2012/03/13 15:10 , Heinz Höra
Ja, natürlich gelten die 270 nur als theoretische Kuriosität; bei diesen Bedingungen kann man nicht hoffen, so weit zu sehen. Es muss auch bemerkt werden, dass rechts von 35.5° ist der Horizont meines Panoramas nicht mehr zuverlässig, denn die naheliegenden Felsen haben - mit einem Wenig Eile gemischt - Parallaxenfehler eingeführt. In Panoramio ist bei dem gesagten Winkel eine deutliche Stufe in der Gratlinie sichtbar. Dann steigen die Berge ein wenig, wo sie sollten das nicht tun. Vielleicht werde ich in der Zukunft das etwas überarbeiten, aber jetzt bin ich mehr interessiert zu den Namen und Stellen... ich habe einen "Atlas Respublika Altai" in Pdf auf dem Internet gefunden, ein wenig Zyrillisch studiert, und jetzt probiere ich etwas zu entziffern...
2012/03/13 15:38 , Pedrotti Alberto
Hello Alberto. Simply breathtaking, both pano and text. Best regards Jan.
2012/03/13 15:47 , Jan Lindgaard Rasmussen
2012/03/13 19:42 , Giuseppe Marzulli
Bel panorama, interessante la descrizione.
2012/03/13 21:40 , Beatrice Zanon
It is a privilege to admire your outstanding panoramas from the most remote places on earth! Mille Grazie e Saluti! Augustin
2012/03/15 00:27 , Augustin Werner
I thank everybody for the comments, which also witness the remarkable patience in reading the infamously long description!
2012/03/15 11:38 , Pedrotti Alberto
Marvelous. LG Robert
2012/04/09 19:43 , Robert Viehl
Amazing, what an incredibly barren and rough landscape, endlessness in a ll directions. Thanks for showing these pictures!
2012/04/30 23:32 , Wolfgang Schmähling
I thank you for the sincere appreciation!

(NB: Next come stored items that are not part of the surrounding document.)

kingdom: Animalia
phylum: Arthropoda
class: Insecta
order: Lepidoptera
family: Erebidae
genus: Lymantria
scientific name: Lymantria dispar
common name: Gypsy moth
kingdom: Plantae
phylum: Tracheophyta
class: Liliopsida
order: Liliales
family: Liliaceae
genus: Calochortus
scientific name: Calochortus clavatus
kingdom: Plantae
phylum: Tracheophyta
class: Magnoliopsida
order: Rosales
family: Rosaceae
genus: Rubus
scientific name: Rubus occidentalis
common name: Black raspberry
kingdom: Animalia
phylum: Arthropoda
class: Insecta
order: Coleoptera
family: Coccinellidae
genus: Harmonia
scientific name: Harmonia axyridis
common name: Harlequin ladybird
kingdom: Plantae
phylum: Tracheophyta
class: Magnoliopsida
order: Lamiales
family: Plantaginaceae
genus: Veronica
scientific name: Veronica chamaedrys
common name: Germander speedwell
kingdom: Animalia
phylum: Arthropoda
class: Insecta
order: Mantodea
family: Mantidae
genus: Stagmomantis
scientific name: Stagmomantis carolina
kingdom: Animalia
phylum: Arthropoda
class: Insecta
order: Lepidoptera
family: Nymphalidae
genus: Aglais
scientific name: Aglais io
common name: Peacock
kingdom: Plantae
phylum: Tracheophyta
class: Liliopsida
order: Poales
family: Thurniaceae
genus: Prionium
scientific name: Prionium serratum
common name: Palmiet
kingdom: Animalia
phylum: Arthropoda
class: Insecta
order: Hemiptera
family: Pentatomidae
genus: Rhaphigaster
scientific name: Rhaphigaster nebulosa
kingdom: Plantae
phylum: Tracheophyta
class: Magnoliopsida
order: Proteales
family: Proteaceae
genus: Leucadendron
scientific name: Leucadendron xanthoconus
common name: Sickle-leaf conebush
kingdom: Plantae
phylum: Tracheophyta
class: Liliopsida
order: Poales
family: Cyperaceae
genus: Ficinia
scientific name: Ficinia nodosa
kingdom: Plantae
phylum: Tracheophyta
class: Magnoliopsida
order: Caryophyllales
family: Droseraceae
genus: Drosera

Incidentally, this panorama has taken me, for a variety of reasons, far more time and efforts than any other that I have published. A lot of spots that had accumulated on the sensor after a summer of travels in dusty regions. The names to retrieve on maps written in Cyrillic, with even Udeuschle and Google Earth going crazy at times, as reported in the discussion above. A remarkable amount of haze to put aside and, last but not least, a challenging white balance for which, in despair, I resorted to a strange left-to-right gradient. And all this for a composition that was far from aesthetically pleasant (have a glance at the thumbnail, it looks out frightening), but I hope that the documentary value was worth the effort...
2012/05/01 20:03 , Pedrotti Alberto
What a superb view. Regarding your last comment: Gradients are indeed a very useful tool, both top-down and left-right. With LR4 now offering white balance gradients at a comparably cheap price, I have to be careful with this powerful tool. But well done in this case. Cheers, Martin
2012/05/02 21:45 , Martin Kraus
So... I cannot patent the idea, Adobe has preceded me :-)
Note: Now I have updated and revised description and labels according to the page, very basic but useful for the Russian Altai. At the same time, for coherence with the contents, I have moved the panorama to Russia.